* _Aim_
Please count the lines below that contain the word "name", and reply with that number only.

* _Exercise materials_
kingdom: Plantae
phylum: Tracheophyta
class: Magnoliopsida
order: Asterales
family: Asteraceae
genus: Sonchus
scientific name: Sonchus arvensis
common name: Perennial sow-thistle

--

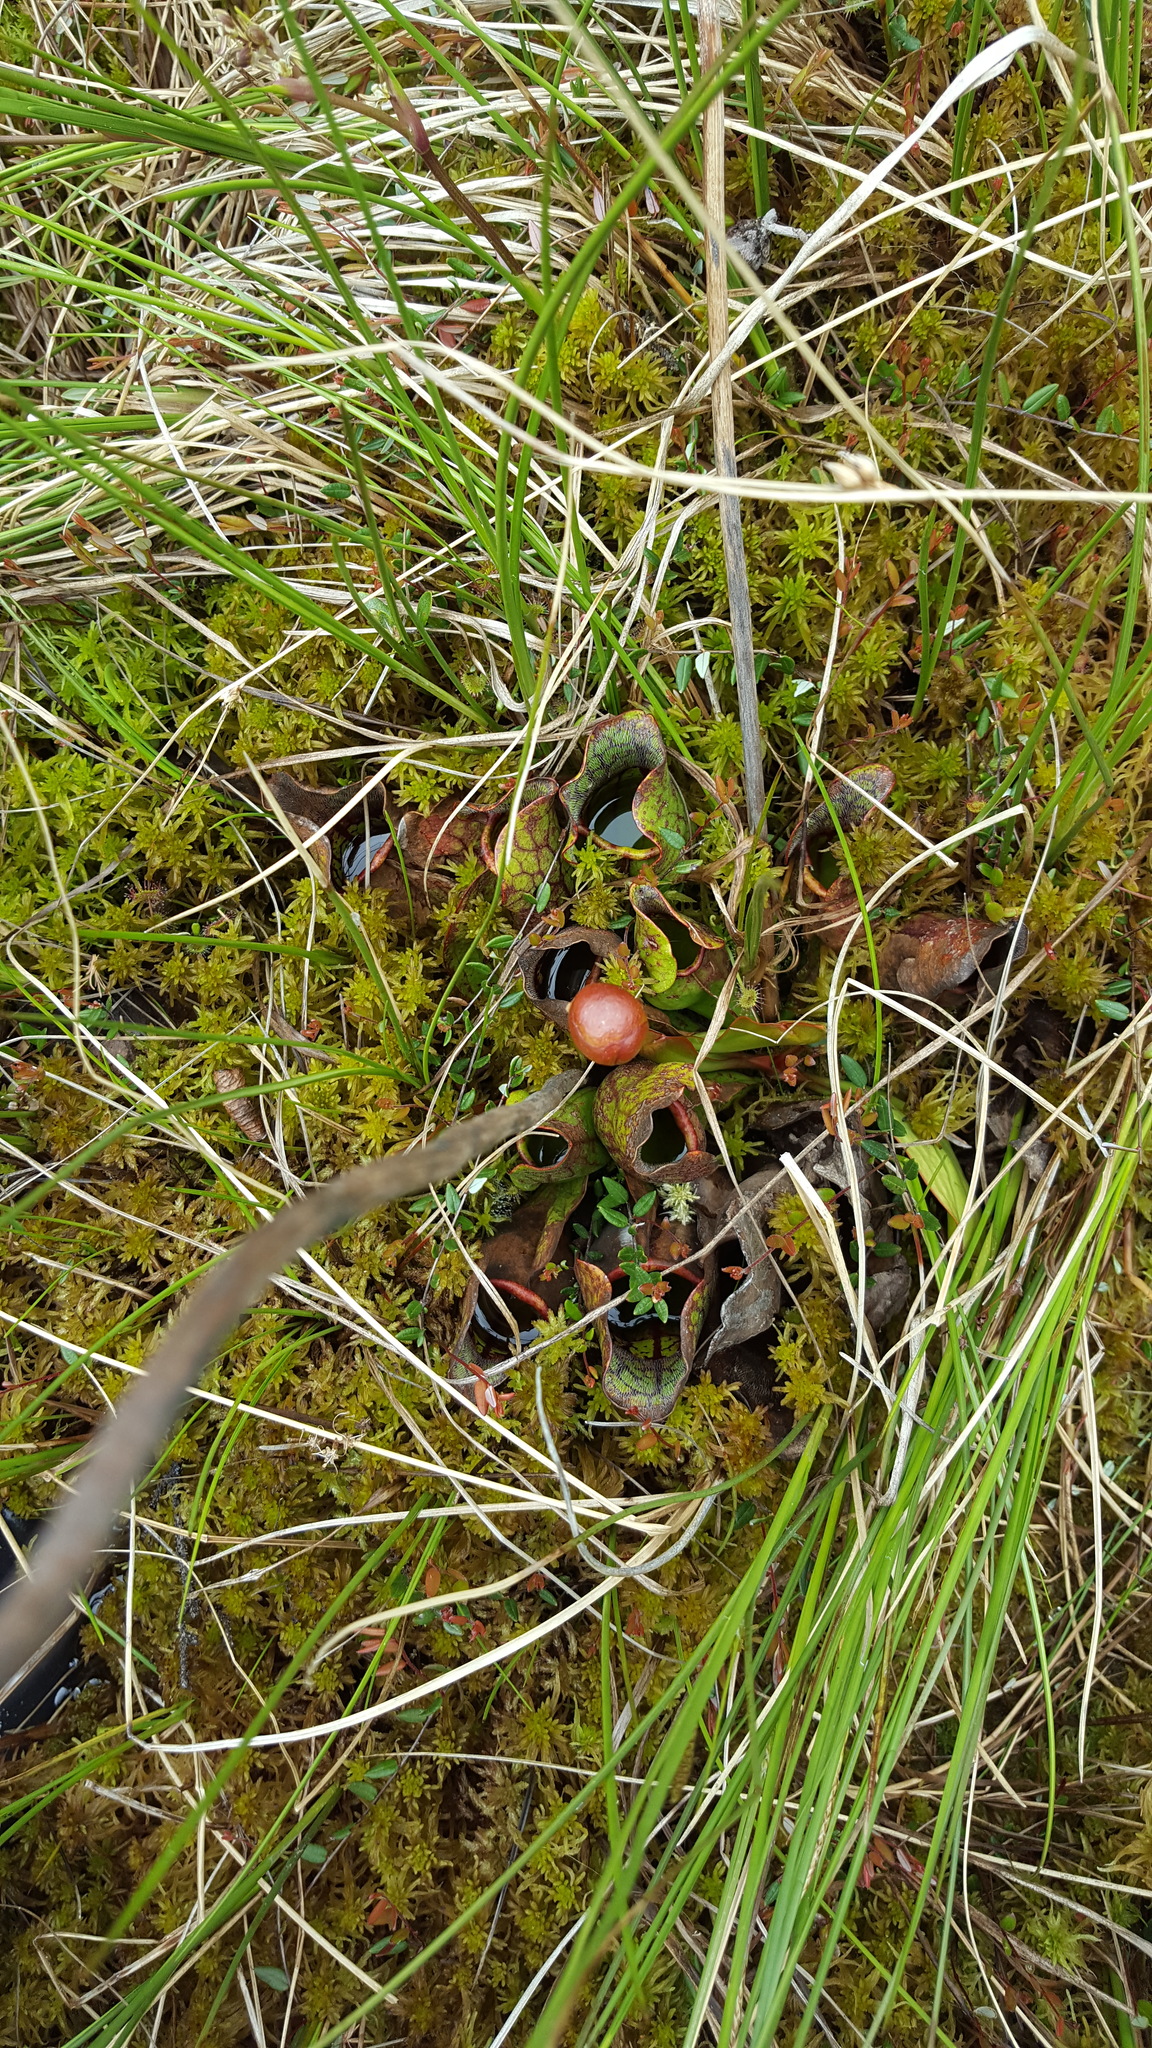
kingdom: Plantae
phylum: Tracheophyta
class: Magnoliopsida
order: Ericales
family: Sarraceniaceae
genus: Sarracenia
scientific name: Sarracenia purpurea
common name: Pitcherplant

* _Reply to the task_
4